------ Excerpted records ------
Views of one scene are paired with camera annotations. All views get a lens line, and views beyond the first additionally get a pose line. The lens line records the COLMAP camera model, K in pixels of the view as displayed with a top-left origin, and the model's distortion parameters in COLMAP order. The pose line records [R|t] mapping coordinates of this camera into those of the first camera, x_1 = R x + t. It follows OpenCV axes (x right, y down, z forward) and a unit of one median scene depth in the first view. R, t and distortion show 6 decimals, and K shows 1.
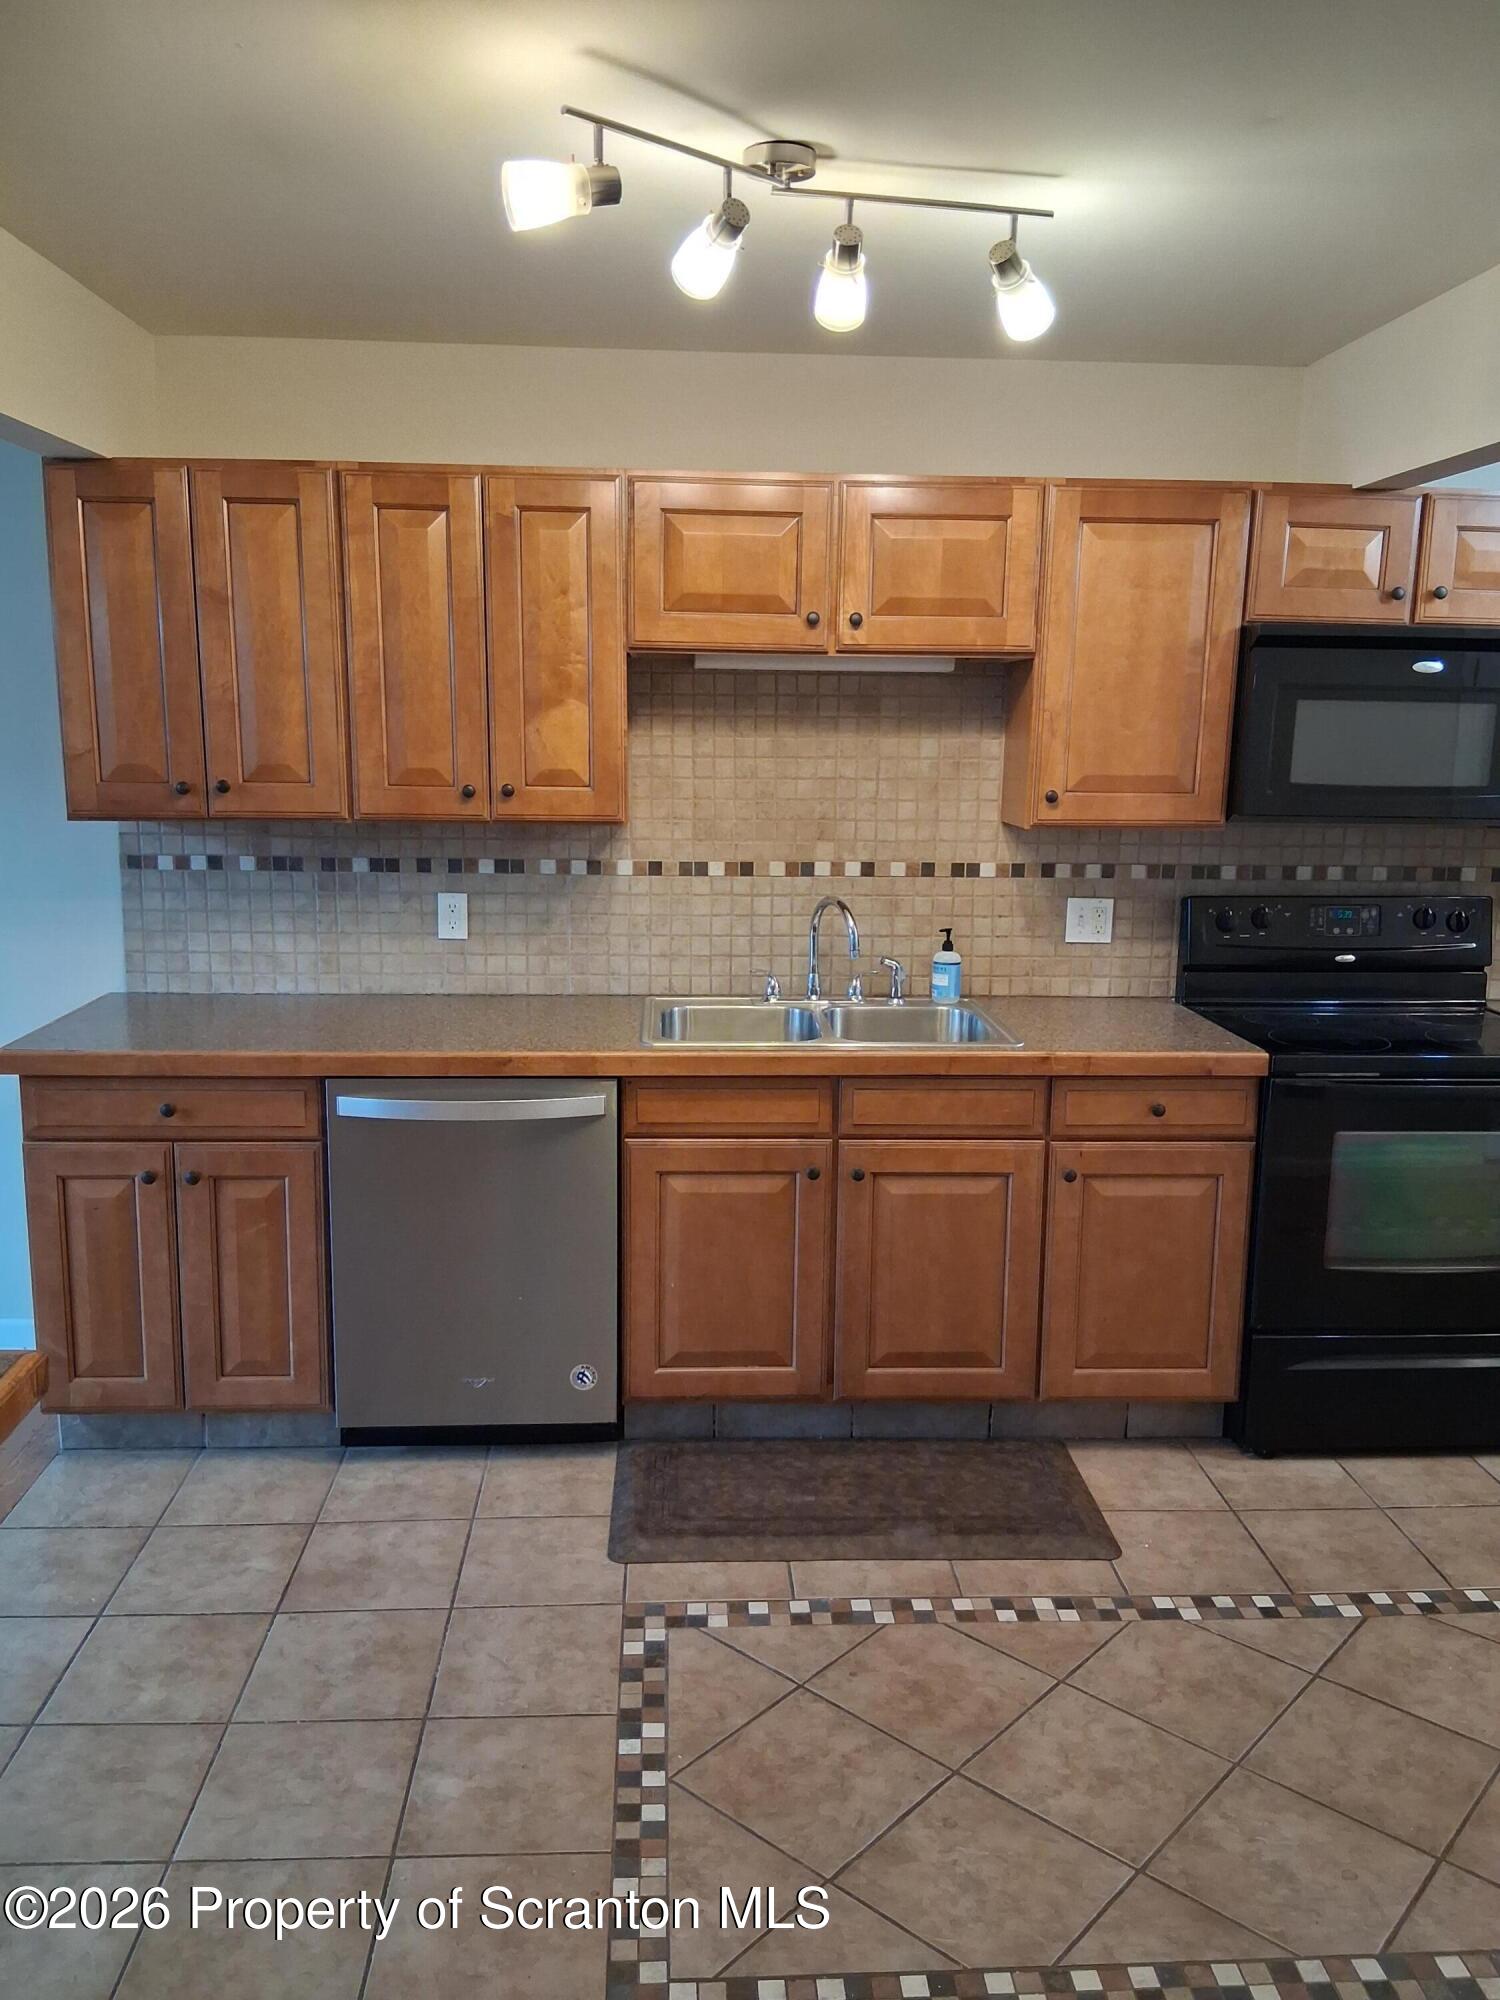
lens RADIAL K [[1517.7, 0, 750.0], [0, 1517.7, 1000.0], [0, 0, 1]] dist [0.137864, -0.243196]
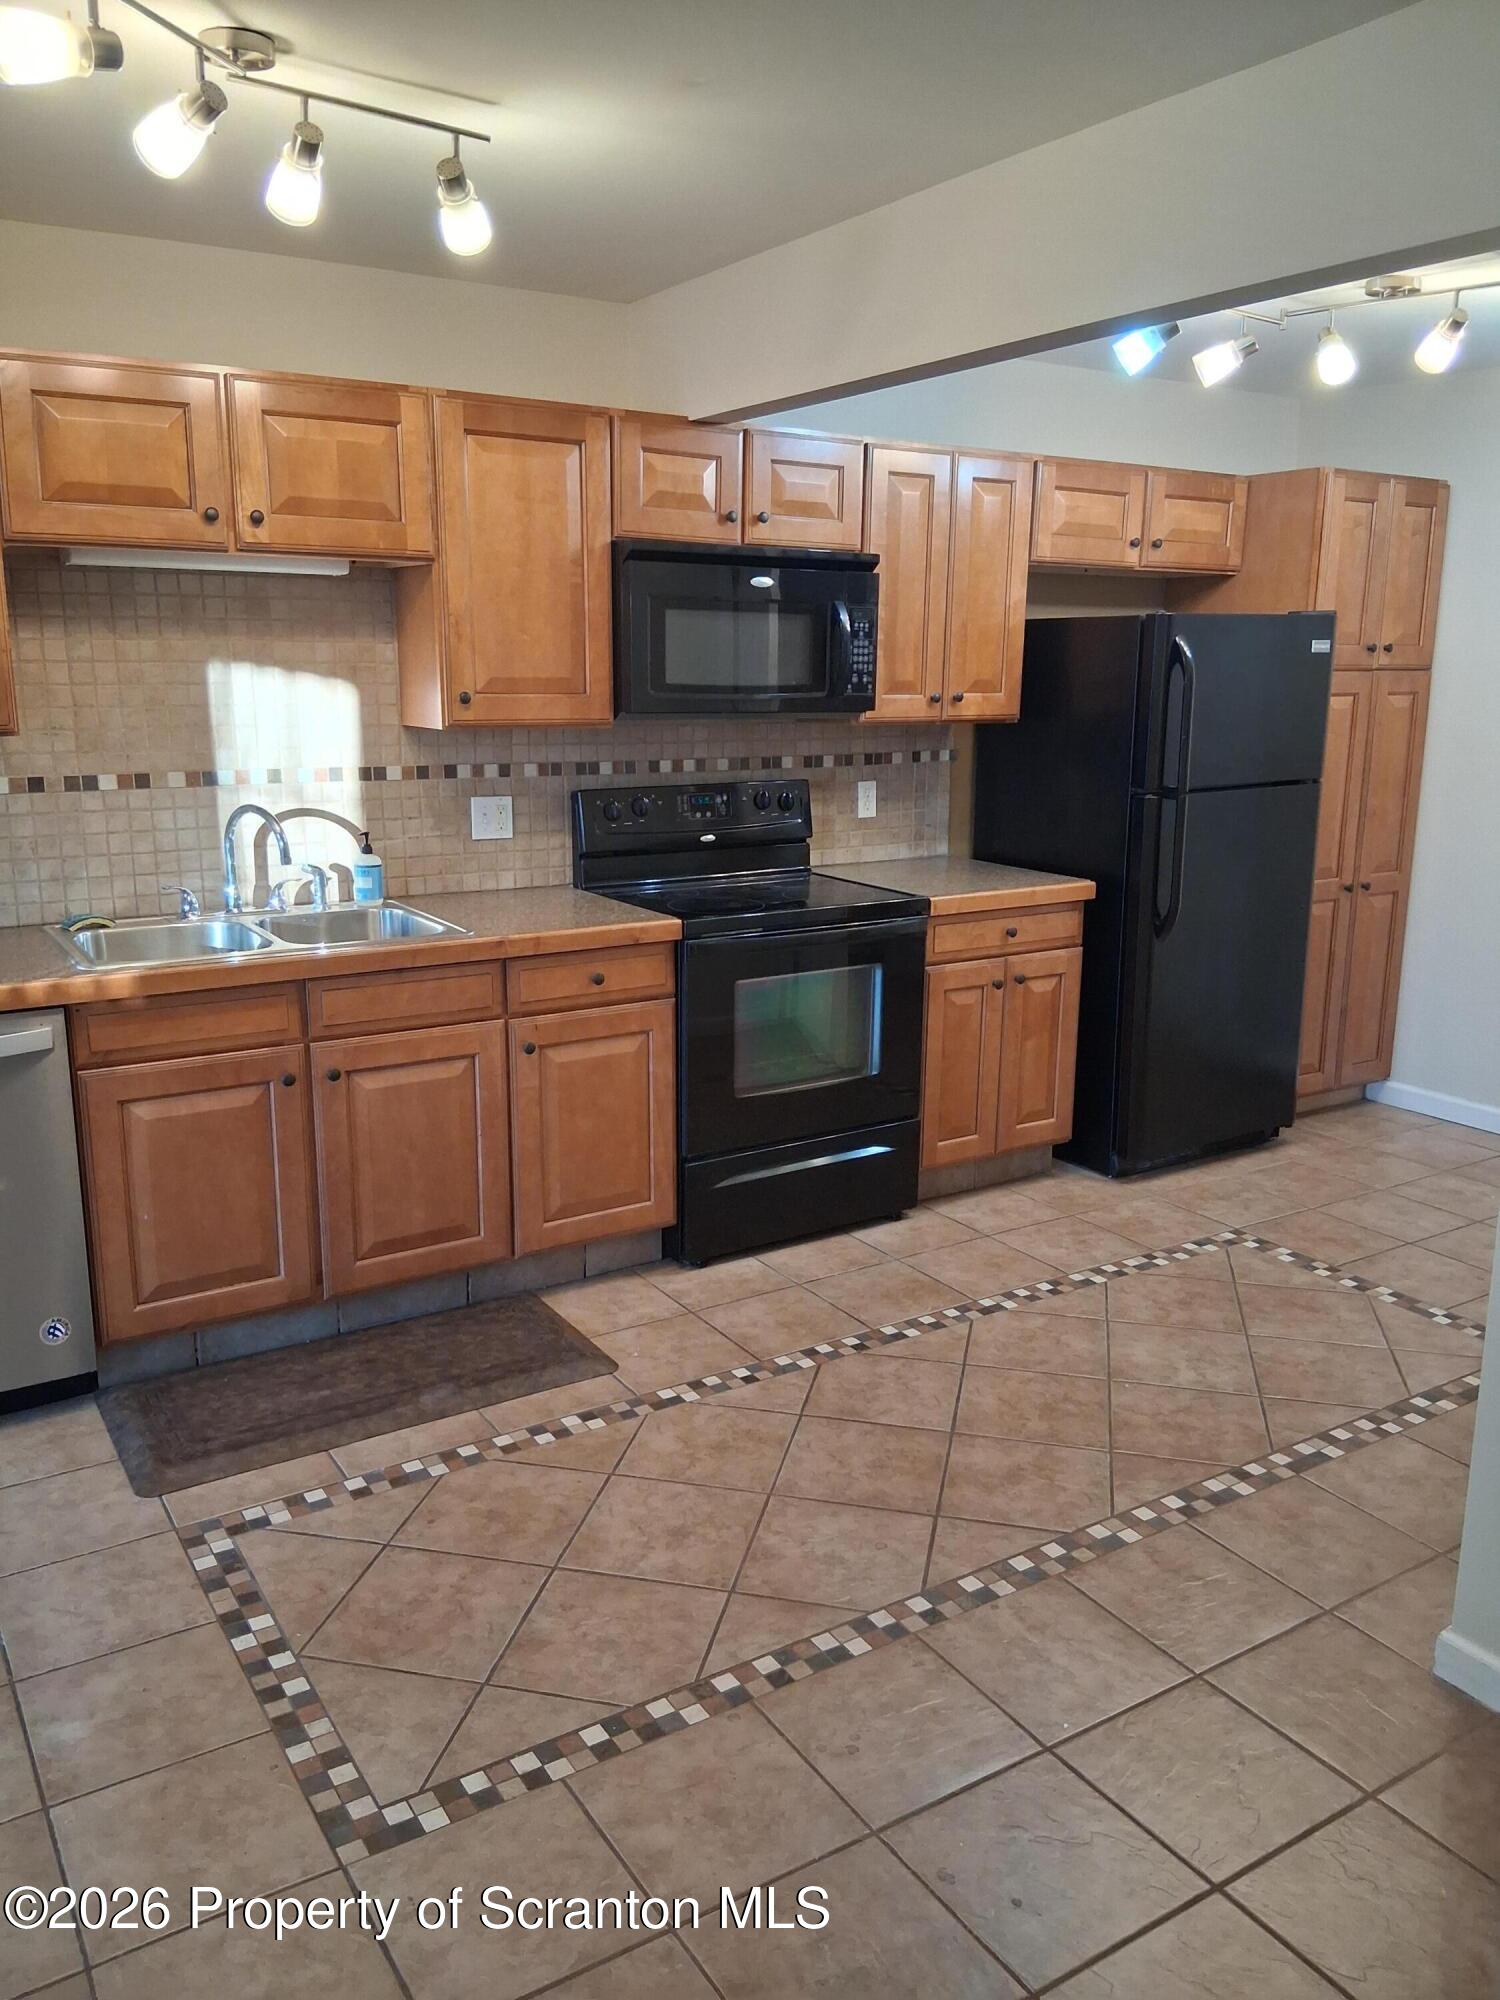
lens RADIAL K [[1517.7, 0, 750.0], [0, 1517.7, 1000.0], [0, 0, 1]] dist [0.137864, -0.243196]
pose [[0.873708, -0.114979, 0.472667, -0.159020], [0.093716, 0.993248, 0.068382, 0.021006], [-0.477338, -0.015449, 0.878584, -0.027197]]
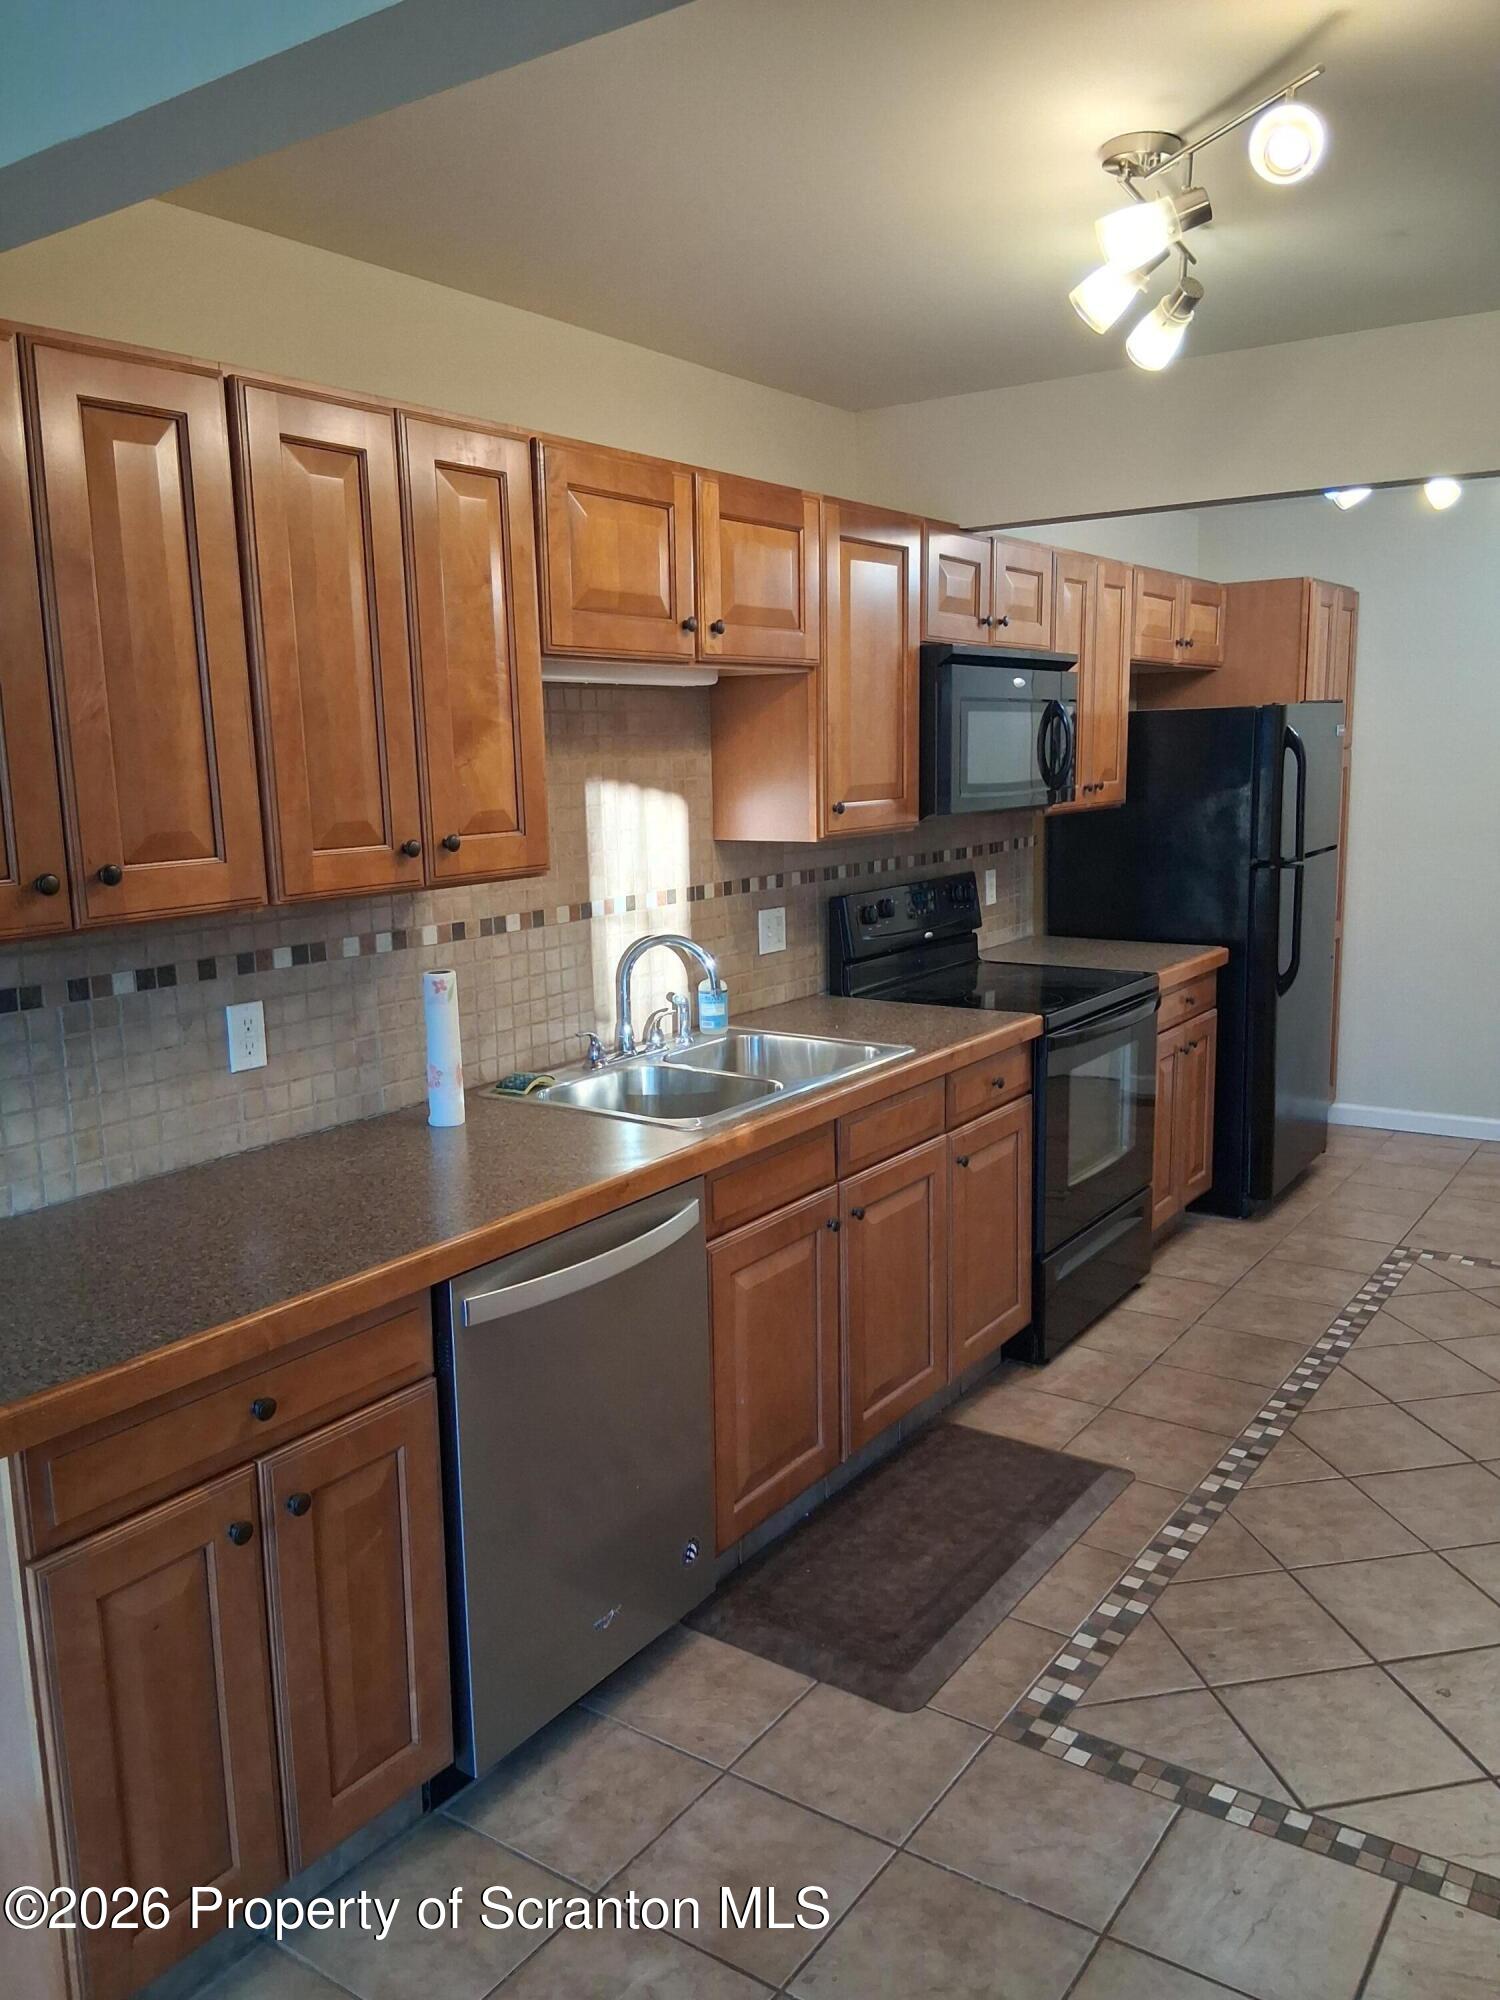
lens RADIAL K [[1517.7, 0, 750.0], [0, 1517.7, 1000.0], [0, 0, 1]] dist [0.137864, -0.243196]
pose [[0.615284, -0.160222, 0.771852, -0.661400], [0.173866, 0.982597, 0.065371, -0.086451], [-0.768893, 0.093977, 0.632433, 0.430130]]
------
What to produce:
Pictures are to be left out; the records above must be repeated word for word.

Result for this exercise:
Views of one scene are paired with camera annotations. All views get a lens line, and views beyond the first additionally get a pose line. The lens line records the COLMAP camera model, K in pixels of the view as displayed with a top-left origin, and the model's distortion parameters in COLMAP order. The pose line records [R|t] mapping coordinates of this camera into those of the first camera, x_1 = R x + t. It follows OpenCV axes (x right, y down, z forward) and a unit of one median scene depth in the first view. R, t and distortion show 6 decimals, and K shows 1.
lens RADIAL K [[1517.7, 0, 750.0], [0, 1517.7, 1000.0], [0, 0, 1]] dist [0.137864, -0.243196]
lens RADIAL K [[1517.7, 0, 750.0], [0, 1517.7, 1000.0], [0, 0, 1]] dist [0.137864, -0.243196]
pose [[0.873708, -0.114979, 0.472667, -0.159020], [0.093716, 0.993248, 0.068382, 0.021006], [-0.477338, -0.015449, 0.878584, -0.027197]]
lens RADIAL K [[1517.7, 0, 750.0], [0, 1517.7, 1000.0], [0, 0, 1]] dist [0.137864, -0.243196]
pose [[0.615284, -0.160222, 0.771852, -0.661400], [0.173866, 0.982597, 0.065371, -0.086451], [-0.768893, 0.093977, 0.632433, 0.430130]]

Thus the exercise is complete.